9. The man bun: Not once has anyone ever said, “Check out the awesome man bun on him. ”

8. Occupy… Wall Street, Washington, London etc. Remember this thing from about 10 years ago? A bunch of people with nothing better to do just walked down to a random city square and camped out there for a couple months. No one is sure what they were protesting or when it ended. Everyone just wandered off and lost interest.

7. The Macarena: Catchy song, stupid dance. I can proudly say that I’ve never once attempted it.

6. Planking: I’m referring not to the exercise for your abs, but the idiotic fad where idiots would lay somewhere like they were a board. Not funny, ever.

5. Flash Mobs: So wait, you want me to spend my free time learning a dance so me and 50 other people can surprise your friend? Yeah, I’ll get right on that.

4. The Mannequin Challenge: I’m not sure what the challenge was, except resisting the urge to punch friends or co-workers who want you to take a hilarious picture of them pretending they’re frozen.

3. E-readers: I love my Amazon Kindle more than anyone. In fact, I haven’t read a physical book in over 9 years, but I have to admit I was wrong. I really believed that actual books made from trees would be a thing of the past by now.

2. Dabbing: I’m sure that scene is why Hillary lost the election. I’m not sure why pretending to sneeze into your elbow became a fad.

1. YOLO: Yeah, thanks Drake. Funny story about Yolo. Until the other day I had never said Yolo, then I was forced to. I was on the phone with a customer service rep. You know how when they read you a series of numbers and letters they’ll say something like, “So that number is 3, 2, Z as in Zebra, C as in Cat, then 8-1-9. Is that correct?” On my call I had to read him the serial number. And there was a letter Y in the sequence and not knowing their idiotic code, the only thing I could think of for Y was Yolo, so I said it, and he laughed.

Can you think of any other fads from the last 20 years that deserve inclusion on this list?
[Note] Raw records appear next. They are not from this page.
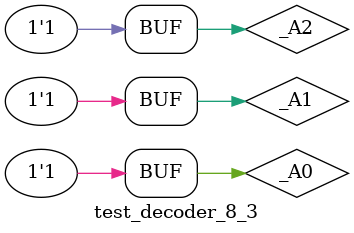
<source format=v>
module decoder_8_3 (A0,A1,A2,Y0,Y1,Y2,Y3,Y4,Y5,Y6,Y7);

input A0,A1,A2;
output Y0,Y1,Y2,Y3,Y4,Y5,Y6,Y7;

wire notA0,notA1,notA2;

not(notA0,A0); not(notA1,A1); not(notA2,A2);

and (Y0,notA0,notA1,notA2);
and (Y1,A0,notA1,notA2);
and (Y2,notA0,A1,notA2);
and (Y3,A0,A1,notA2);
and (Y4,notA0,notA1,A2);
and (Y5,A0,notA1,A2);
and (Y6,notA0,A1,A2);
and (Y7,A0,A1,A2);

endmodule

module test_decoder_8_3;

reg _A0,_A1,_A2;
wire _Y0,_Y1,_Y2,_Y3,_Y4,_Y5,_Y6,_Y7;

decoder_8_3 full(.A0(_A0),.A1(_A1),.A2(_A2),.Y0(_Y0),.Y1(_Y1),.Y2(_Y2),.Y3(_Y3),.Y4(_Y4),.Y5(_Y5),.Y6(_Y6),.Y7(_Y7));

initial begin

_A0=1'b0; _A1=1'b0; _A2=1'b0;

#20
_A0=1'b1; _A1=1'b0; _A2=1'b0;

#20
_A0=1'b0; _A1=1'b1; _A2=1'b0;

#20
_A0=1'b1; _A1=1'b1; _A2=1'b0;

#20
_A0=1'b0; _A1=1'b0; _A2=1'b1;

#20
_A0=1'b1; _A1=1'b0; _A2=1'b1;

#20
_A0=1'b0; _A1=1'b1; _A2=1'b1;

#20
_A0=1'b1; _A1=1'b1; _A2=1'b1;

end
endmodule
</source>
Have a great Tuesday! ~Phil

 

16 responses to “Top Ten Tuesday! The Ten Dumbest Fads of the Last 20 Years

  1. For the love of all that’s holy
    Stop LOL and emojis!

  2. So funny how fads come and go. Maybe a new one would be Folo. (Fads only live once)

  3. Oh damn, I was going to leave a bunch of emojis and lol’s. I will rush over to Marrisa and leave them there. 😈

  4. What a great list!! I have not participated in any, save for the e reader. I got it as a gift. I have not used it often and still prefer physical books.

  5. Pet rock. I think I skipped mine over some lake somewhere 😮

  6. Great list, Phil. I would add yoga pants to the list. They are questionable attire even if you are actually doing yoga but were never meant to be worn as pants in the real world. Morphed into ‘leggings’ they are not a good look for the buxom or the toothpick, revealing too much of a good thing. I have to agree with United Airlines for banning the girls with leggings and I am appalled that my workplace allows them but won’t leg me wear perfectly decent jeans. Even on casual Friday. Which is another dumb fad. Friday doesn’t need any help since we feel casual no matter what we wear. The day of the week that needs help is Monday. The world would be a better place if we wore jeans on Monday when we can barely maneuver out of bed to brush our teeth. Let’s hear it for casual Monday! But no leggings please.

  7. I think it’s starting to fade away a bit – the designation of preferences as “Team This” or “Team That.” Are you Team Salty or Team Sweet? Team Ritz or Team Townhouse. Yes, I have a preference. No, I don’t care enough to declare myself part of a “team!”

  8. I have an entire post dedicated to the idiocy of man buns. Couldn’t agree more.

  9. I agree with dabbing! So stupid. Thank God, according to my 12 year old “Dabbing is so 2016!” But I LOVE flash mobs! I would so do one! 🕺 🕺 🕺 Available for a flash mob up here in Minnesota. (Your blog gets way more viewers. Thanks for giving me the opportunity to put that out there!)